◆ **DOCUMENT**:
━━━━━━
# Merry christmas



## Ttexastom (Dec 24, 2017)

Merry Christmas to the tin boat family


----------



## SeaFaring (Dec 24, 2017)

Merry Christmas!


Sent from my iPhone using Tapatalk


----------



## LDUBS (Dec 24, 2017)

Merry Christmas all and a Happy New Year!


----------



## KMixson (Dec 24, 2017)

Merry Christmas!


----------



## Stumpalump (Dec 24, 2017)

Merry Christmas to all!


----------



## gillhunter (Dec 24, 2017)

Merry Christmas everyone.


----------



## New River Rat (Dec 25, 2017)

Merry Merry, erybuddy!


https://www.youtube.com/watch?v=yMWTs0YT928


----------



## lovedr79 (Dec 25, 2017)

Merry Christmas


----------



## richg99 (Dec 25, 2017)

Merry Christmas, to one and all!


----------



## BillPlayfoot (Dec 26, 2017)

Merry Christmas to Everyone


----------



## Crazyboat (Dec 26, 2017)

Yes, Merry Christmas, good to hear those words again!


----------



## Kismet (Dec 27, 2017)

Happy Holidays !!!

May you thrive or survive...depending on your circumstances. _(Sometimes, family can be just....unique.)_

 :? [-o<


----------



## Johnny (Dec 27, 2017)

and

*HAPPY FESTIVUS


for the REST of US !!*



.


----------



## Crazyboat (Dec 27, 2017)

Johnny said:


> and
> 
> *HAPPY FESTIVUS
> 
> ...


https://www.bbc.com/travel/story/20121218-perus-christmas-fighting-festival

Someone sent this to me on Christmas when I posted about Festivus.


----------



## richg99 (Dec 27, 2017)

Yeah, my unique grandchildren were all here.


----------



## BillPlayfoot (Dec 27, 2017)

richg99 said:


> Yeah, my unique grandchildren were all here.


 :LOL2: Looks like they enjoyed themselves


----------
━━━━━━
◆ **DATA BLOCK**:
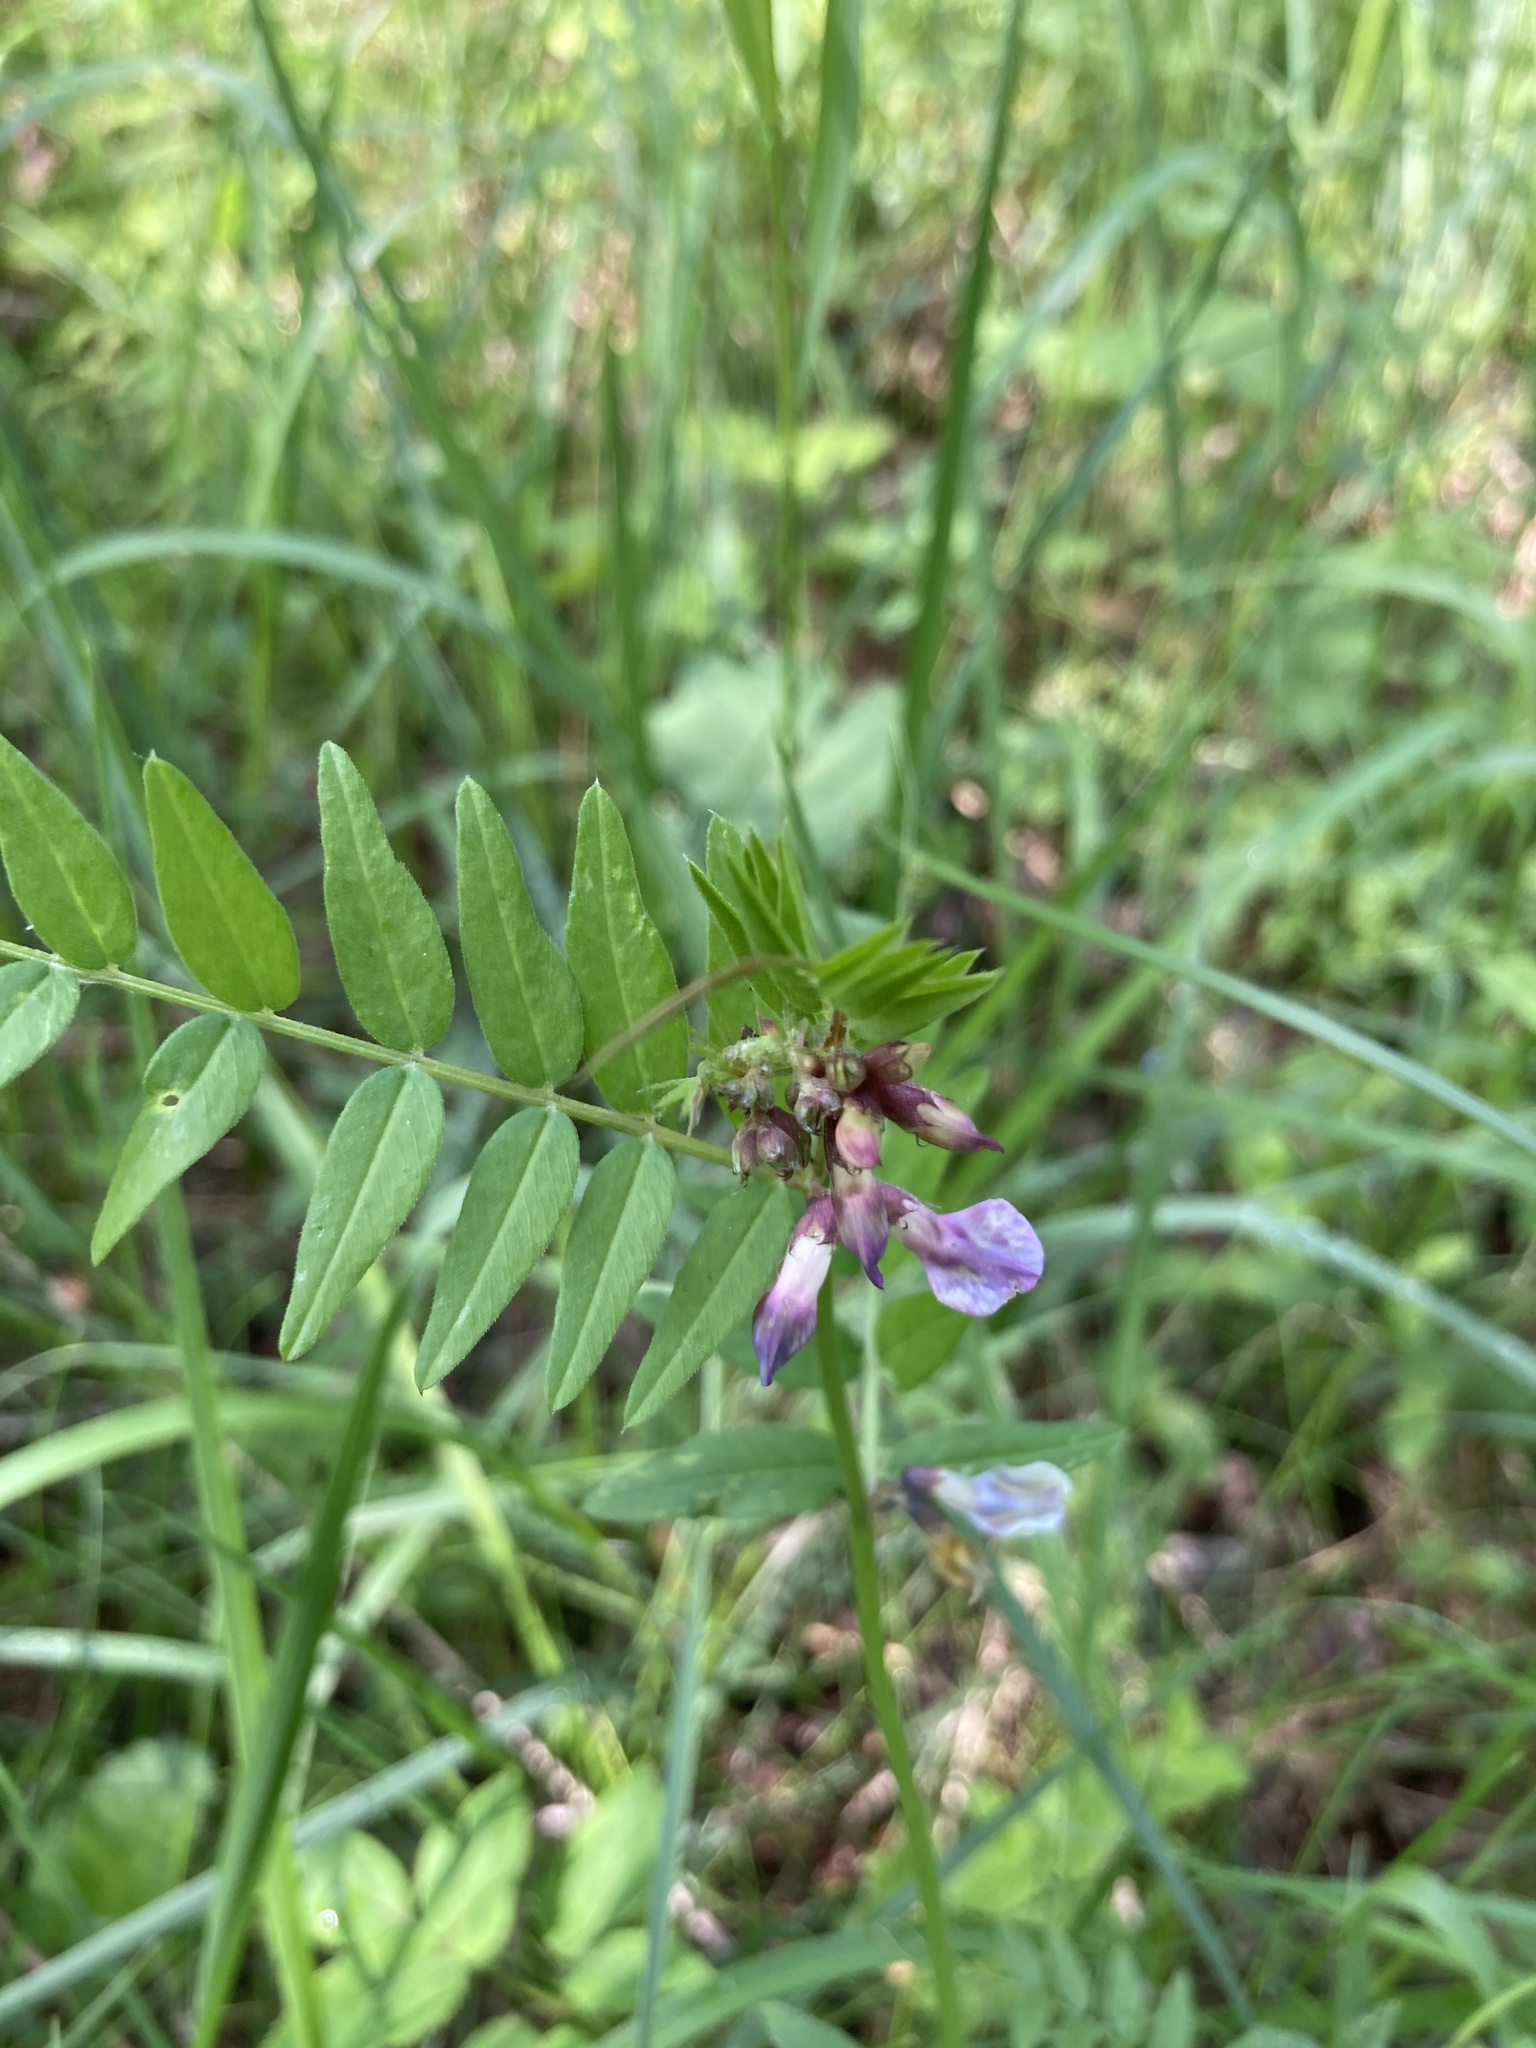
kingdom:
━━━━━━
◆ **STATED GOAL 1**: Name every member who posted in the Christmas thread on Dec 24, 2017.
◆ **STATED GOAL 2**: Retype the stretch of the Christmas thread from "Happy Holidays !!!" through "Johnny (Dec 27, 2017)".
◆ **STATED GOAL 3**: Decide whether each statement agrees with the Christmas thread, answering yes or no and quoting the words that settle it: (a) LDUBS wished a Happy New Year along with Merry Christmas. (b) Crazyboat received a link on Christmas after posting about Festivus. (c) richg99 says the grandchildren could not come.

◆ **WORKED ANSWER 1**: Ttexastom, SeaFaring, LDUBS, KMixson, Stumpalump, gillhunter

◆ **WORKED ANSWER 2**:
Happy Holidays !!!

May you thrive or survive...depending on your circumstances. _(Sometimes, family can be just....unique.)_

 :? [-o<


----------



## Johnny (Dec 27, 2017)

◆ **WORKED ANSWER 3**:
(a) Yes: "Merry Christmas all and a Happy New Year!"
(b) Yes: "Someone sent this to me on Christmas when I posted about Festivus."
(c) No: "Yeah, my unique grandchildren were all here."